- Born: Jeffrey Robert Long May 15, 1969 (age 57) Rolla, Missouri, U.S.
- Education: Cornell University (BA) Harvard University (PhD)
- Scientific career
- Fields: Inorganic chemistry, materials chemistry, single-molecule magnets, metal-organic frameworks
- Workplaces: University of California, Berkeley Materials Science Division, Lawrence Berkeley National Laboratory
- Thesis: Extended solid frameworks and their molecular cluster derivatives (1995)
- Doctoral advisor: Richard H. Holm
- Other academic advisors: Roald Hoffmann Paul Alivisatos
- Doctoral students: Hemamala Karunadasa; Danna Freedman; Mircea Dincă; Louise Berben; Eric Tulsky;
- Other notable students: Jenny Y. Yang
- Website: alchemy.cchem.berkeley.edu/home/

= Jeffrey R. Long =

American inorganic chemist

Jeffrey Robert Long is an American chemist who is currently the C. Judson King Distinguished Professor at the University of California, Berkeley, and the Director of the Baker Hughes Institute for Decarbonization Materials. Broadly, Long's research group at Berkeley is centered on controlling chemical structure and function through molecular design. Long has contributed significant advances in the areas of chemistry, chemical engineering, materials science, and physics. More specifically, he is known for adsorbent materials for capturing and storing CO_{2}, O_{2}, and H_{2}. He has contributed to the area of molecular quantum magnetism. In 2026, he was elected to the American Philosophical Society.

== Early life and education ==
Long was born on May 15, 1969, and grew up in Rolla, Missouri. Long's father is Gary J. Long, Prof. Emeritus of Chemistry at the Missouri University of Science and Technology, who is a pioneer in studying iron-containing molecules and solids using Mössbauer spectroscopy.

Long attended Cornell University for his undergraduate studies, where he majored in chemistry and mathematics and graduated summa cum laude and cum laude, respectively. At Cornell, Long carried out research with Nobel Laureate and poet Prof. Roald Hoffman, using principles of molecular orbital theory to determine the solid-state band structure of metal carbides. For his course work and research at Cornell, Long was awarded the Mandelkern Prize in 1991.

After graduating from Cornell, Long moved to Harvard University as an Office of Naval Research Predoctoral Fellow, where he carried out his doctoral research in the laboratory of Prof. Richard H. Holm. At Harvard, Long's work focused on the study of inorganic-solid frameworks and developed theoretical and experimental routes to decrease the dimensionality of these frameworks from three to two-dimensional sheets, to one-dimensional chains, to zero-dimensional molecular clusters. This general approach, coined by Long as “dimensional reduction”, has enabled new and reliable solution-based synthetic routes to cluster-based molecules and materials. For this work, Long received a Ph.D. in Chemistry From Harvard in 1995.

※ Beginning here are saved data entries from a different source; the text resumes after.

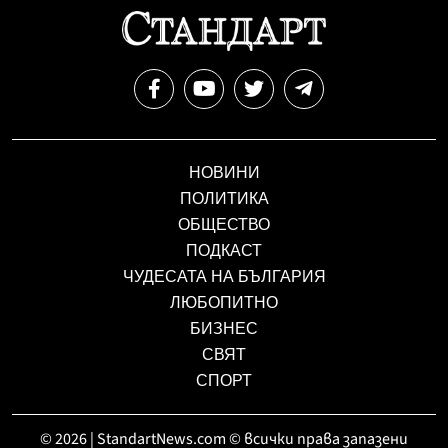
НОВИНИ
ПОЛИТИКА
ОБЩЕСТВО
ПОДКАСТ
ЧУДЕСАТА НА БЪЛГАРИЯ
ЛЮБОПИТНО
БИЗНЕС
СВЯТ
СПОРТ
© 2026 | StandartNews.com © всички права запазени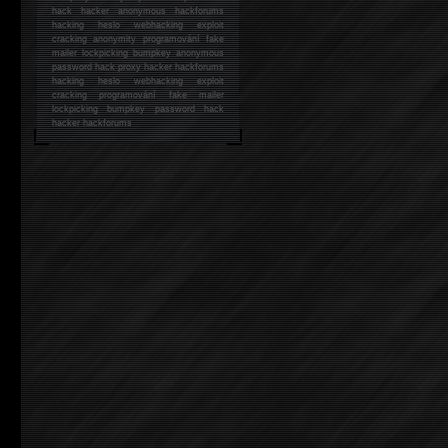
hack
hacker anonymous hackforums
hacking
heslo webhacking exploit
cracking anonymity programování fake
mailer lockpicking bumpkey anonymous
password hack proxy hacker hackforums
hacking heslo webhacking exploit
cracking programování fake mailer
lockpicking bumpkey password hack
hacker
hackforums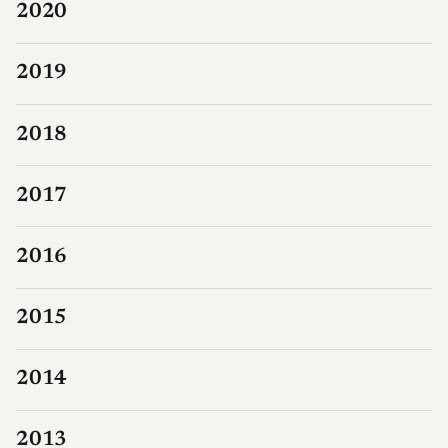
2020
2019
2018
2017
2016
2015
2014
2013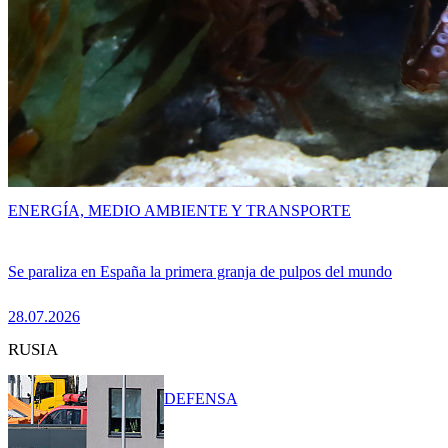
ENERGÍA, MEDIO AMBIENTE Y TRANSPORTE
Se paraliza en España la primera granja de pulpos del mundo
28.07.2026
RUSIA
DEFENSA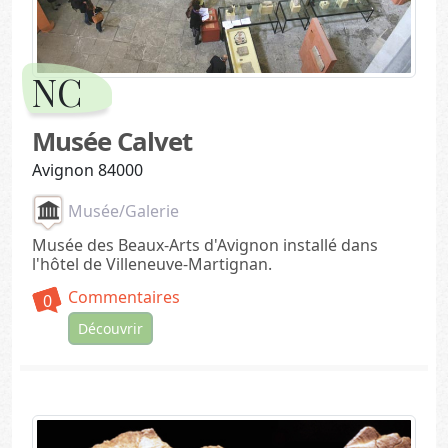
NC
Musée Calvet
Avignon 84000
Musée/Galerie
Musée des Beaux-Arts d'Avignon installé dans
l'hôtel de Villeneuve-Martignan.
Commentaires
0
Découvrir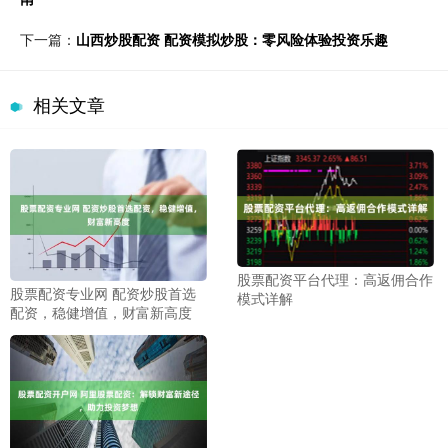
下一篇：
山西炒股配资 配资模拟炒股：零风险体验投资乐趣
相关文章
股票配资平台代理：高返佣合作
股票配资专业网 配资炒股首选
模式详解
配资，稳健增值，财富新高度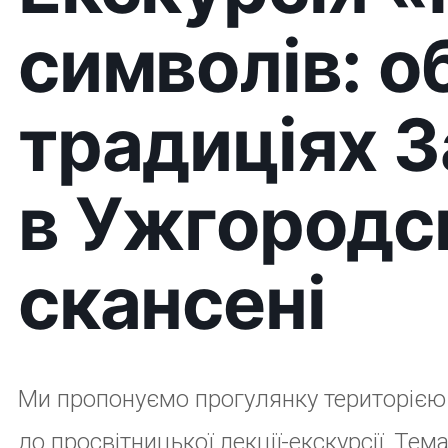
наукова співробітниця Галина Рейтій.
«Мова символів: обереги в традиціях Закарпат
26 вересня, п’ятниця
15:00
Закарпатський музей народної архітектури та по
Капітульна, 33а)
Як наші предки захищали себе від впливу нечис
відігравали захисну роль? Які обряди здійснюв
посмертну зловорожу діяльність босоркань? При
обереги супроводжували закарпатців від народж
біля каси музею.
Бажаєте долучитися? Реєструйтесь за номером 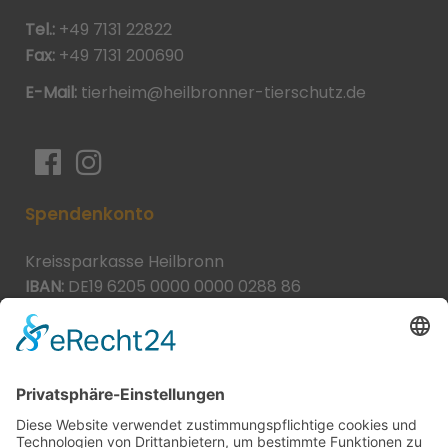
Tel.:
+49 7131 22822
Fax:
+49 7131 200690
E-Mail:
tierheim@heilbronner-tierschutz.de
Spendenkonto
Kreissparkasse Heilbronn
IBAN:
DE19 6205 0000 0000 0288 86
BIC:
HEISDE66XXX
Spende direkt via PayPal
JETZT SPENDEN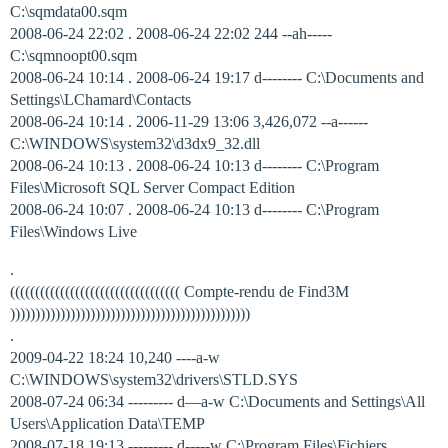
C:\sqmdata00.sqm
2008-06-24 22:02 . 2008-06-24 22:02 244 --ah-----
C:\sqmnoopt00.sqm
2008-06-24 10:14 . 2008-06-24 19:17 d-------- C:\Documents and
Settings\LChamard\Contacts
2008-06-24 10:14 . 2006-11-29 13:06 3,426,072 --a------
C:\WINDOWS\system32\d3dx9_32.dll
2008-06-24 10:13 . 2008-06-24 10:13 d-------- C:\Program
Files\Microsoft SQL Server Compact Edition
2008-06-24 10:07 . 2008-06-24 10:13 d-------- C:\Program
Files\Windows Live
.
(((((((((((((((((((((((((((((((((( Compte-rendu de Find3M
))))))))))))))))))))))))))))))))))))))))))))))))
.
2009-04-22 18:24 10,240 ----a-w
C:\WINDOWS\system32\drivers\STLD.SYS
2008-07-24 06:34 --------- d—a-w C:\Documents and Settings\All
Users\Application Data\TEMP
2008-07-18 19:13 --------- d-----w C:\Program Files\Fichiers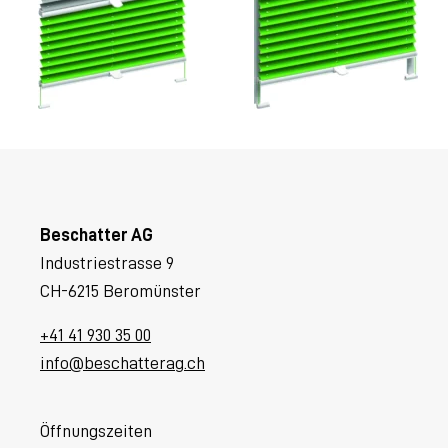
Beschatter AG
Industriestrasse 9
CH-6215 Beromünster
+41 41 930 35 00
info@beschatterag.ch
Öffnungszeiten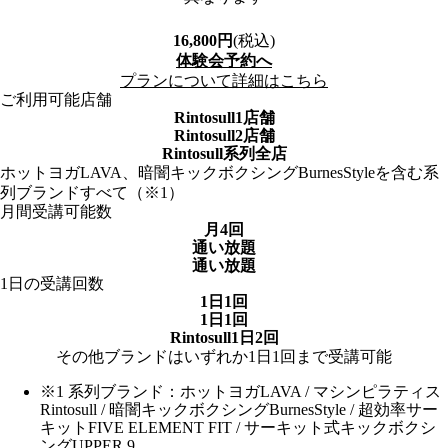
16,800
円
(税込)
体験会予約へ
プランについて詳細はこちら
ご利用可能店舗
Rintosull1店舗
Rintosull2店舗
Rintosull系列全店
ホットヨガLAVA、暗闇キックボクシングBurnesStyleを含む系
列ブランドすべて（※1）
月間受講可能数
月4回
通い放題
通い放題
1日の受講回数
1日1回
1日1回
Rintosull1日2回
その他ブランドはいずれか1日1回まで受講可能
※1 系列ブランド：ホットヨガLAVA / マシンピラティス
Rintosull / 暗闇キックボクシングBurnesStyle / 超効率サー
キットFIVE ELEMENT FIT / サーキット式キックボクシ
ングUPPER 9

After continuing with Holm for a brief postdoctoral study at Harvard, Long moved to the University of California, Berkeley, where he carried out postdoctoral research in the laboratory of Prof. A. Paul Alivisatos as a National Science Foundation Postdoctoral Research Fellow.

== Independent career ==
Long began his independent career at the University of California, Berkeley in 1997, where he expanded his work to include studies on Prussian blue analogs and metal cyanide coordination clusters with an emphasis on their magnetic properties. He has contributed significantly to the field of molecular magnetism, most notably in the synthesis and characterization of a linear cobalt(II) complex exhibiting a non-Aufbau ground state, the characterization of radical-bridged lanthanide single-molecule magnets (SMMs), and the isolation of atomically defined 2-D metal-halide sheets within a porous material. In the mid-2000s the focus of his research shifted towards the emergent field of metal–organic frameworks (MOFs). His initial studies were focused on hydrogen storage in open-metal site manganese MOFs. His other notable works in this field include the synthesis and characterization of novel frameworks for hydrocarbon separations, the discovery of a novel cooperative mechanism for carbon dioxide capture, as well as the discovery of materials for other industrially relevant chemical separations. He has published over 400 scientific papers during his independent career, with over 100,000 citations and an h-index of 145. In addition, he has filed over 20 patents stemming from technology developed within his laboratory. Long will be moving to the Department of Chemistry and Chemical Biology at Harvard University on January 1st, 2027.

==Recognition==
Long is a member of the National Academy of Sciences and the American Academy of Arts and Sciences.